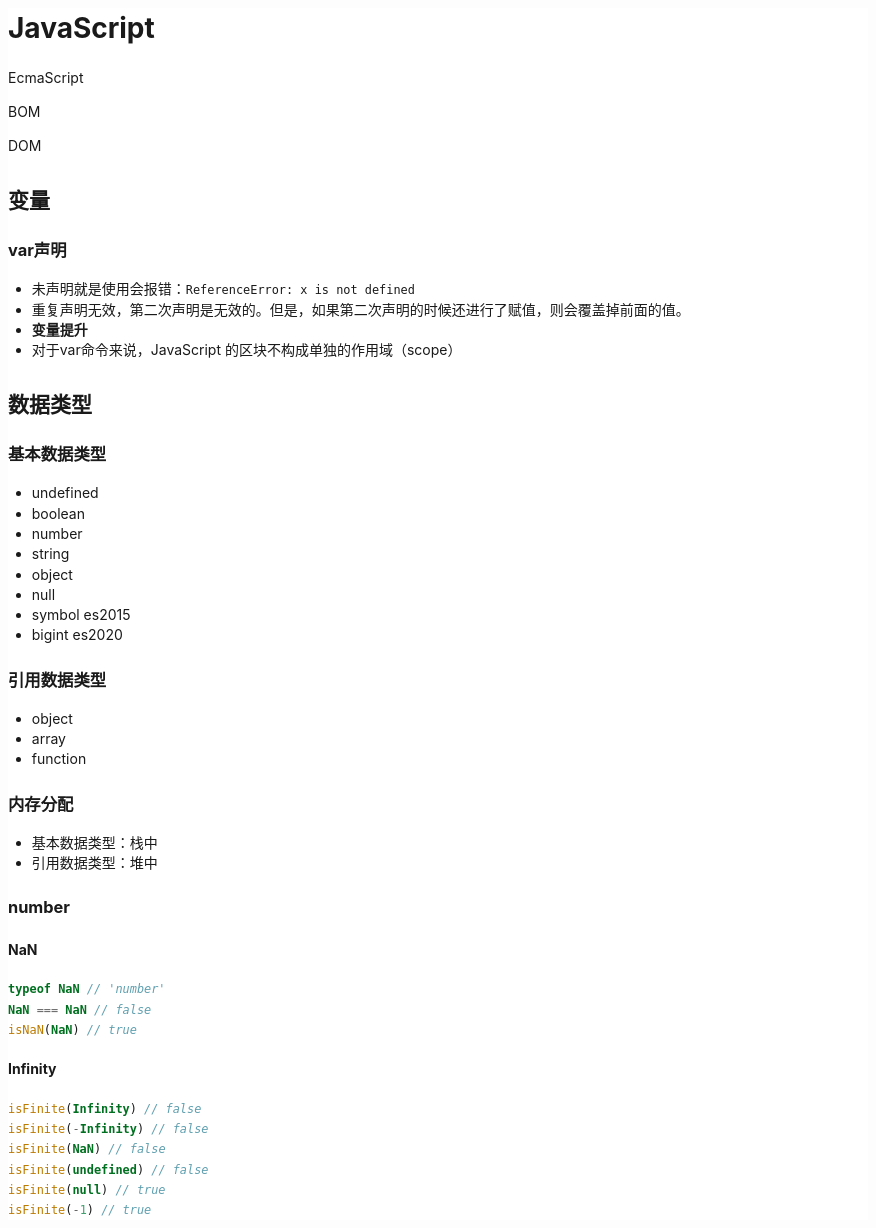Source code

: # JavaScript

EcmaScript

BOM

DOM


## 变量

### var声明

* 未声明就是使用会报错：`ReferenceError: x is not defined`
* 重复声明无效，第二次声明是无效的。但是，如果第二次声明的时候还进行了赋值，则会覆盖掉前面的值。
* **变量提升**
* 对于var命令来说，JavaScript 的区块不构成单独的作用域（scope）


## 数据类型
### 基本数据类型

* undefined
* boolean
* number
* string
* object
* null
* symbol  es2015
* bigint   es2020

###  引用数据类型

* object
* array
* function

### 内存分配
* 基本数据类型：栈中
* 引用数据类型：堆中

### number

#### NaN
```js
typeof NaN // 'number'
NaN === NaN // false
isNaN(NaN) // true
```
#### Infinity
```js
isFinite(Infinity) // false
isFinite(-Infinity) // false
isFinite(NaN) // false
isFinite(undefined) // false
isFinite(null) // true
isFinite(-1) // true
```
- - -
_Instructions for the task_
Only the text of the listing above is wanted, transcribed exactly, without its images.

_Your response_
Source code

: # JavaScript

EcmaScript

BOM

DOM


## 变量

### var声明

* 未声明就是使用会报错：`ReferenceError: x is not defined`
* 重复声明无效，第二次声明是无效的。但是，如果第二次声明的时候还进行了赋值，则会覆盖掉前面的值。
* **变量提升**
* 对于var命令来说，JavaScript 的区块不构成单独的作用域（scope）


## 数据类型
### 基本数据类型

* undefined
* boolean
* number
* string
* object
* null
* symbol  es2015
* bigint   es2020

###  引用数据类型

* object
* array
* function

### 内存分配
* 基本数据类型：栈中
* 引用数据类型：堆中

### number

#### NaN
```js
typeof NaN // 'number'
NaN === NaN // false
isNaN(NaN) // true
```
#### Infinity
```js
isFinite(Infinity) // false
isFinite(-Infinity) // false
isFinite(NaN) // false
isFinite(undefined) // false
isFinite(null) // true
isFinite(-1) // true
```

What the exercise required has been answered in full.